[Page text]
- Born: Japan
- Occupation: Film director
- Years active: about 1993–

= Tadanori Usami =

Japanese adult video director

Tadanori Usami (宇佐美忠則, Usami Tadanori) is a Japanese adult video (AV) director. He is credited with directing more than 450 videos in a career spanning over twenty years.

==Life and career==
Usami started working as a director in the adult video industry as early as May 1993 with the video After School Love for the VIP studio. In the mid and late-1990s, he directed a number of videos for HRC and Alice Japan. By May 2003, he was directing regularly for the Moodyz studio, part of the large Japanese porn conglomerate, the Hokuto Corporation.

Over the next several years with Moodyz, Usami won a number of awards at the annual year-end Moodyz Awards ceremonies for Hokuto Corporation companies. At the 2004 Moodyz Awards, his video Digital Mosaic Vol. 37 won the top Moodyz Award, and Usami took one of the Director Awards. In 2005 he won the IdeaPocket Award for his video First Impression Rena Nagai with that company, while in 2006 he took the 2nd Place Best Director Award and won one of the Best Title Awards for Deep Impact - Honoka Sell Debut with AV idol Honoka for the AV company Premium. At the 2007 ceremony, he again took the 2nd Place Best Director Award but in 2008 won both the Best Director Award and the Best Title Award for High School Girl and Sex for IdeaPocket.

Also in 2008, Usami was given the award for the Best Featured Actress Video at the AV GrandPrix contest for his video Race Queen Climax Squirt AV Debut for AV producer Premium.

[Provided information]
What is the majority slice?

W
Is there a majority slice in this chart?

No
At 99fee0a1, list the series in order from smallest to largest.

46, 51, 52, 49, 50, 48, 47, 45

[Try it] Echo back the full text about Tadanori Usami word for word. The entries are not needed for anything here.

[Output of the task]
- Born: Japan
- Occupation: Film director
- Years active: about 1993–

= Tadanori Usami =

Japanese adult video director

Tadanori Usami (宇佐美忠則, Usami Tadanori) is a Japanese adult video (AV) director. He is credited with directing more than 450 videos in a career spanning over twenty years.

==Life and career==
Usami started working as a director in the adult video industry as early as May 1993 with the video After School Love for the VIP studio. In the mid and late-1990s, he directed a number of videos for HRC and Alice Japan. By May 2003, he was directing regularly for the Moodyz studio, part of the large Japanese porn conglomerate, the Hokuto Corporation.

Over the next several years with Moodyz, Usami won a number of awards at the annual year-end Moodyz Awards ceremonies for Hokuto Corporation companies. At the 2004 Moodyz Awards, his video Digital Mosaic Vol. 37 won the top Moodyz Award, and Usami took one of the Director Awards. In 2005 he won the IdeaPocket Award for his video First Impression Rena Nagai with that company, while in 2006 he took the 2nd Place Best Director Award and won one of the Best Title Awards for Deep Impact - Honoka Sell Debut with AV idol Honoka for the AV company Premium. At the 2007 ceremony, he again took the 2nd Place Best Director Award but in 2008 won both the Best Director Award and the Best Title Award for High School Girl and Sex for IdeaPocket.

Also in 2008, Usami was given the award for the Best Featured Actress Video at the AV GrandPrix contest for his video Race Queen Climax Squirt AV Debut for AV producer Premium.